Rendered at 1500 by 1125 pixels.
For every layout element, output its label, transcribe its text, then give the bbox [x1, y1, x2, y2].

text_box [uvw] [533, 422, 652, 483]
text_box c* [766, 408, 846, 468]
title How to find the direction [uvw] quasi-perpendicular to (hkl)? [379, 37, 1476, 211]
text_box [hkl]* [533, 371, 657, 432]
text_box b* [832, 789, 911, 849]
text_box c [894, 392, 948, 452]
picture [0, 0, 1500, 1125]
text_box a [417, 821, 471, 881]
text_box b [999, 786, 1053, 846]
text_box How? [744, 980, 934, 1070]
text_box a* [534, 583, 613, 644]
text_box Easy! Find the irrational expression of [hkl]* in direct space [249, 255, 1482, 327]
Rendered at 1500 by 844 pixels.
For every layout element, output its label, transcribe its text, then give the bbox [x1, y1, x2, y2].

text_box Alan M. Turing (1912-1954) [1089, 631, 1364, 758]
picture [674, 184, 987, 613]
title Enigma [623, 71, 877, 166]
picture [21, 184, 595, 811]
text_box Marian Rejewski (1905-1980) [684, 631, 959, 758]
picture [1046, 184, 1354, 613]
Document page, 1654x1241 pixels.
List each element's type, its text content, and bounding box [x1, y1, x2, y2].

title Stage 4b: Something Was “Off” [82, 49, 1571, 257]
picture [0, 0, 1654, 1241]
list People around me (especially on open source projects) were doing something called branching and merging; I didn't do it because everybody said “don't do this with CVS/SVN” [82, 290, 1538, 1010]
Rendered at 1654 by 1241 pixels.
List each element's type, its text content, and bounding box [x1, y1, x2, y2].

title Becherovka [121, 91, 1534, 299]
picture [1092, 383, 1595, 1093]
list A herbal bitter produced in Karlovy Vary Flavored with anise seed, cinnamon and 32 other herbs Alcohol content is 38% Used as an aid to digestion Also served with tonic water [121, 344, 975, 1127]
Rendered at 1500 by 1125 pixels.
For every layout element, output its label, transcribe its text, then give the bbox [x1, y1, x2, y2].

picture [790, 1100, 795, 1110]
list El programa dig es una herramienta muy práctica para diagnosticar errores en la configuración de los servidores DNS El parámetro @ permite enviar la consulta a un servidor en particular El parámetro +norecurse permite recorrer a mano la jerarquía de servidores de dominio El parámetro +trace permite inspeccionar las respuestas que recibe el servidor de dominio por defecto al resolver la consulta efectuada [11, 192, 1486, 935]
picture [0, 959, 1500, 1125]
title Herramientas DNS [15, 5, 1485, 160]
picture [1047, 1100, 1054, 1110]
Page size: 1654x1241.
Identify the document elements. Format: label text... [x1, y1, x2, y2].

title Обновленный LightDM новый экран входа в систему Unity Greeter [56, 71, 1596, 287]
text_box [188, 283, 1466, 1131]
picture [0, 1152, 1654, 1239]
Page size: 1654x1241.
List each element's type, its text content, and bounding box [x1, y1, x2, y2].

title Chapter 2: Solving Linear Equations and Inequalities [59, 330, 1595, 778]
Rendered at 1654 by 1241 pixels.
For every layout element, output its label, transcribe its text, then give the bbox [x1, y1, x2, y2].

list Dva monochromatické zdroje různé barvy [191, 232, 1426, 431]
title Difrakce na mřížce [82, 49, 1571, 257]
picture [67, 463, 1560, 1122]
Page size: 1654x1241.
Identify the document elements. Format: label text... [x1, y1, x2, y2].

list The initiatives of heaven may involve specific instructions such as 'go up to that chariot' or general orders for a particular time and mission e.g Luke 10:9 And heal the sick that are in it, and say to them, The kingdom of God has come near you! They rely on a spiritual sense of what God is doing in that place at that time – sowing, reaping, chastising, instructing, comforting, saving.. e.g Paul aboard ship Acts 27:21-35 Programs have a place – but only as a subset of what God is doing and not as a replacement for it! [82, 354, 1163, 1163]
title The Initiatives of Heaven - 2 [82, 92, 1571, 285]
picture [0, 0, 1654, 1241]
####
Reproduce all of the records above line for line, without altering a single character.

▶ [FULL RESPONSE]
Rendered at 1500 by 1125 pixels.
For every layout element, output its label, transcribe its text, then give the bbox [x1, y1, x2, y2].

text_box [uvw] [533, 422, 652, 483]
text_box c* [766, 408, 846, 468]
title How to find the direction [uvw] quasi-perpendicular to (hkl)? [379, 37, 1476, 211]
text_box [hkl]* [533, 371, 657, 432]
text_box b* [832, 789, 911, 849]
text_box c [894, 392, 948, 452]
picture [0, 0, 1500, 1125]
text_box a [417, 821, 471, 881]
text_box b [999, 786, 1053, 846]
text_box How? [744, 980, 934, 1070]
text_box a* [534, 583, 613, 644]
text_box Easy! Find the irrational expression of [hkl]* in direct space [249, 255, 1482, 327]
Rendered at 1500 by 844 pixels.
For every layout element, output its label, transcribe its text, then give the bbox [x1, y1, x2, y2].

text_box Alan M. Turing (1912-1954) [1089, 631, 1364, 758]
picture [674, 184, 987, 613]
title Enigma [623, 71, 877, 166]
picture [21, 184, 595, 811]
text_box Marian Rejewski (1905-1980) [684, 631, 959, 758]
picture [1046, 184, 1354, 613]
Document page, 1654x1241 pixels.
List each element's type, its text content, and bounding box [x1, y1, x2, y2].

title Stage 4b: Something Was “Off” [82, 49, 1571, 257]
picture [0, 0, 1654, 1241]
list People around me (especially on open source projects) were doing something called branching and merging; I didn't do it because everybody said “don't do this with CVS/SVN” [82, 290, 1538, 1010]
Rendered at 1654 by 1241 pixels.
List each element's type, its text content, and bounding box [x1, y1, x2, y2].

title Becherovka [121, 91, 1534, 299]
picture [1092, 383, 1595, 1093]
list A herbal bitter produced in Karlovy Vary Flavored with anise seed, cinnamon and 32 other herbs Alcohol content is 38% Used as an aid to digestion Also served with tonic water [121, 344, 975, 1127]
Rendered at 1500 by 1125 pixels.
For every layout element, output its label, transcribe its text, then give the bbox [x1, y1, x2, y2].

picture [790, 1100, 795, 1110]
list El programa dig es una herramienta muy práctica para diagnosticar errores en la configuración de los servidores DNS El parámetro @ permite enviar la consulta a un servidor en particular El parámetro +norecurse permite recorrer a mano la jerarquía de servidores de dominio El parámetro +trace permite inspeccionar las respuestas que recibe el servidor de dominio por defecto al resolver la consulta efectuada [11, 192, 1486, 935]
picture [0, 959, 1500, 1125]
title Herramientas DNS [15, 5, 1485, 160]
picture [1047, 1100, 1054, 1110]
Page size: 1654x1241.
Identify the document elements. Format: label text... [x1, y1, x2, y2].

title Обновленный LightDM новый экран входа в систему Unity Greeter [56, 71, 1596, 287]
text_box [188, 283, 1466, 1131]
picture [0, 1152, 1654, 1239]
Page size: 1654x1241.
List each element's type, its text content, and bounding box [x1, y1, x2, y2].

title Chapter 2: Solving Linear Equations and Inequalities [59, 330, 1595, 778]
Rendered at 1654 by 1241 pixels.
For every layout element, output its label, transcribe its text, then give the bbox [x1, y1, x2, y2].

list Dva monochromatické zdroje různé barvy [191, 232, 1426, 431]
title Difrakce na mřížce [82, 49, 1571, 257]
picture [67, 463, 1560, 1122]
Page size: 1654x1241.
Identify the document elements. Format: label text... [x1, y1, x2, y2].

list The initiatives of heaven may involve specific instructions such as 'go up to that chariot' or general orders for a particular time and mission e.g Luke 10:9 And heal the sick that are in it, and say to them, The kingdom of God has come near you! They rely on a spiritual sense of what God is doing in that place at that time – sowing, reaping, chastising, instructing, comforting, saving.. e.g Paul aboard ship Acts 27:21-35 Programs have a place – but only as a subset of what God is doing and not as a replacement for it! [82, 354, 1163, 1163]
title The Initiatives of Heaven - 2 [82, 92, 1571, 285]
picture [0, 0, 1654, 1241]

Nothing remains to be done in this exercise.